ASSIGNMENT |
All that is wanted is the exact lines from the first line of the data below through the line with "Understanding and Interest", both ends included, with pictures omitted.

*** Opening MATERIAL SUPPLIED ***

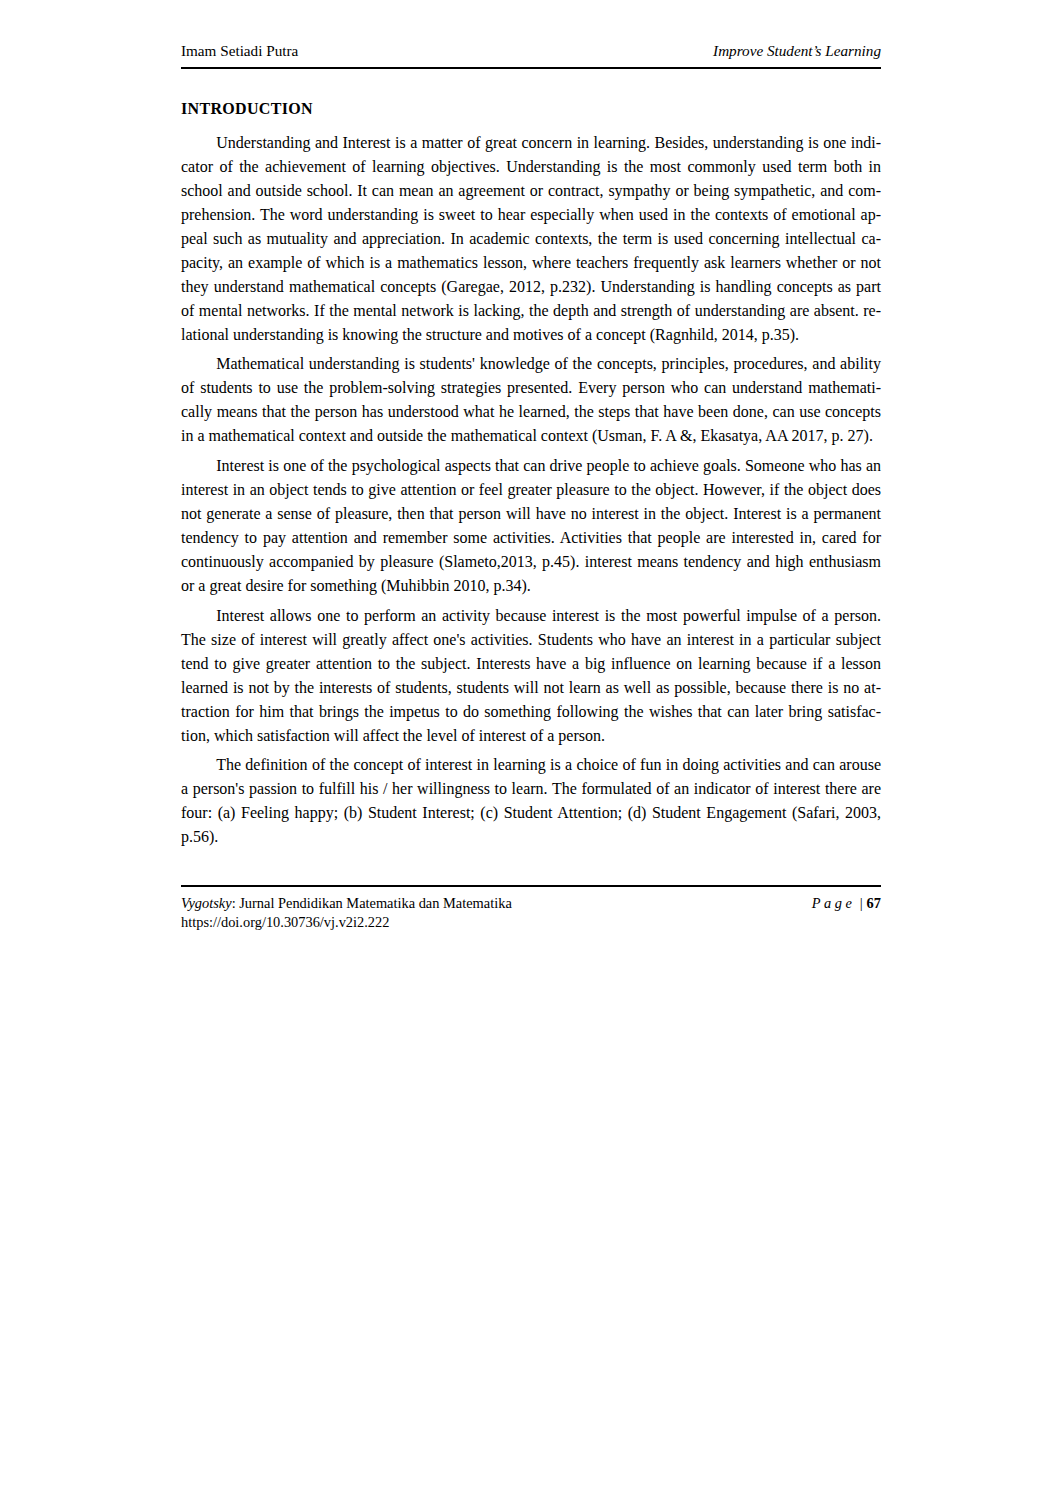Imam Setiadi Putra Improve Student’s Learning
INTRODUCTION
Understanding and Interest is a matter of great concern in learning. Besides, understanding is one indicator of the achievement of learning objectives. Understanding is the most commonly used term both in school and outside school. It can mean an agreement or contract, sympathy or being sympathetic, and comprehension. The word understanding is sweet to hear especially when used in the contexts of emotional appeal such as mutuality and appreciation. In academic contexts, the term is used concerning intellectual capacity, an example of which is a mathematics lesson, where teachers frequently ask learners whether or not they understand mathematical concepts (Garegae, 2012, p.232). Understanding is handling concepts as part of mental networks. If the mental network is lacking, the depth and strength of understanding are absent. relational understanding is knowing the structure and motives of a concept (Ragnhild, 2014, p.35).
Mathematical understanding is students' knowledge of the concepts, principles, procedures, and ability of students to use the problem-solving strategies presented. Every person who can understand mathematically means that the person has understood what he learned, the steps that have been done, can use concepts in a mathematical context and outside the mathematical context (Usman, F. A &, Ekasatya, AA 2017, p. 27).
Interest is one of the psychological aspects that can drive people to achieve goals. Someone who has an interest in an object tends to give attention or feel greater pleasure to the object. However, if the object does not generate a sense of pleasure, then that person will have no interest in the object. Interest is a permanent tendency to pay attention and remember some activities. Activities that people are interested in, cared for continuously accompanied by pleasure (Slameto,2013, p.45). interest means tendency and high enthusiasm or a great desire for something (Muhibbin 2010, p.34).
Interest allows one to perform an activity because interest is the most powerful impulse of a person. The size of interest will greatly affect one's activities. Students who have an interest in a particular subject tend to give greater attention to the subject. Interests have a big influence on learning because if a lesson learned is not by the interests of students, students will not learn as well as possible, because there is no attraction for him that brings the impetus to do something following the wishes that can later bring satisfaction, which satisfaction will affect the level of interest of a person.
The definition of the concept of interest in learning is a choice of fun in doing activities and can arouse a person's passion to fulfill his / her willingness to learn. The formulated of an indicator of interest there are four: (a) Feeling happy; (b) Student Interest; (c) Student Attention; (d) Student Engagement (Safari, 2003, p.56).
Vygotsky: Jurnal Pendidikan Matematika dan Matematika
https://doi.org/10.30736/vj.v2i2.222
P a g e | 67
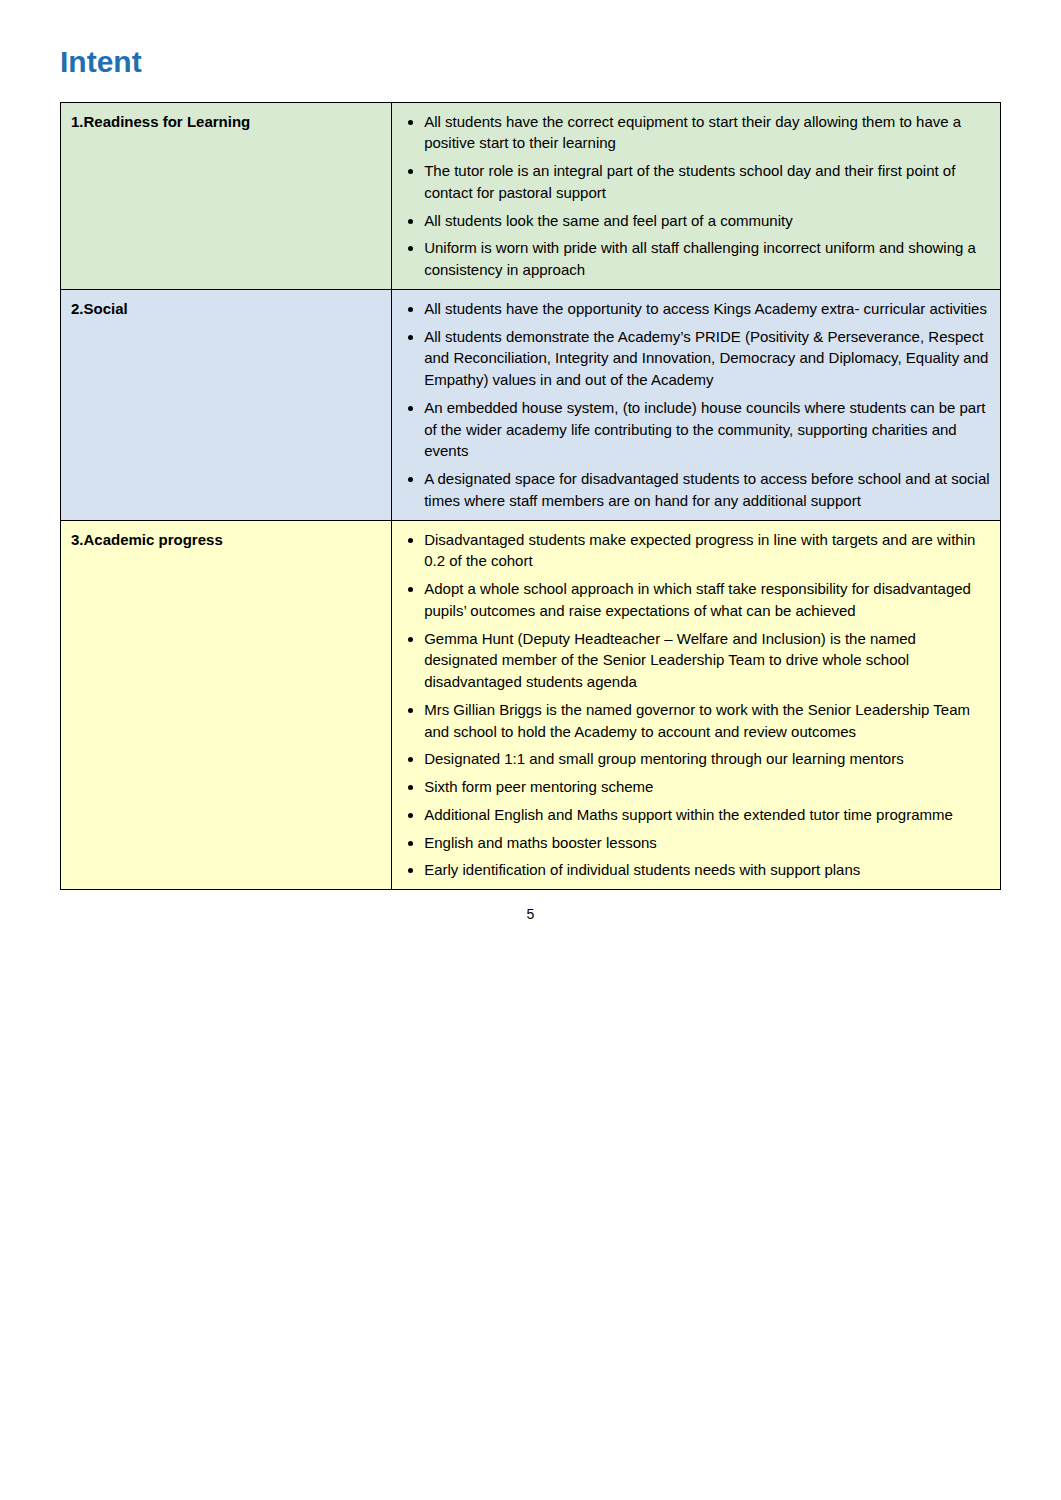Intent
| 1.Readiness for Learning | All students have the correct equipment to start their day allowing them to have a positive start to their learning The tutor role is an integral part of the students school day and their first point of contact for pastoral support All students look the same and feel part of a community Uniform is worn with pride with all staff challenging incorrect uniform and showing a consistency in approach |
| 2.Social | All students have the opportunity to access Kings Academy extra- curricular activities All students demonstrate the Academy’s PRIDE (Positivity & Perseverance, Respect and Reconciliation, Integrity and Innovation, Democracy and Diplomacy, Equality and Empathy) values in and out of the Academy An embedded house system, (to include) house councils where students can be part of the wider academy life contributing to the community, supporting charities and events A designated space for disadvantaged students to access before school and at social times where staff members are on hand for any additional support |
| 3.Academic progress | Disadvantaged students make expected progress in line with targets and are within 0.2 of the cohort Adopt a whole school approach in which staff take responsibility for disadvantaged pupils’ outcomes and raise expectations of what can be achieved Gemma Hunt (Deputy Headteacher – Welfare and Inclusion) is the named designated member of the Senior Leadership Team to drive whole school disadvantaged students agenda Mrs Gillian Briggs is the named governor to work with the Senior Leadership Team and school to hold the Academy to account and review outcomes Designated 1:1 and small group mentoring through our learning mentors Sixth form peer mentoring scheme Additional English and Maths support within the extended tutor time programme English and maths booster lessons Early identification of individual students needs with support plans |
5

*** Closing MATERIAL SUPPLIED ***

WRITTEN SOLUTION |
Imam Setiadi Putra Improve Student’s Learning
INTRODUCTION
Understanding and Interest is a matter of great concern in learning. Besides, understanding is one indicator of the achievement of learning objectives. Understanding is the most commonly used term both in school and outside school. It can mean an agreement or contract, sympathy or being sympathetic, and comprehension. The word understanding is sweet to hear especially when used in the contexts of emotional appeal such as mutuality and appreciation. In academic contexts, the term is used concerning intellectual capacity, an example of which is a mathematics lesson, where teachers frequently ask learners whether or not they understand mathematical concepts (Garegae, 2012, p.232). Understanding is handling concepts as part of mental networks. If the mental network is lacking, the depth and strength of understanding are absent. relational understanding is knowing the structure and motives of a concept (Ragnhild, 2014, p.35).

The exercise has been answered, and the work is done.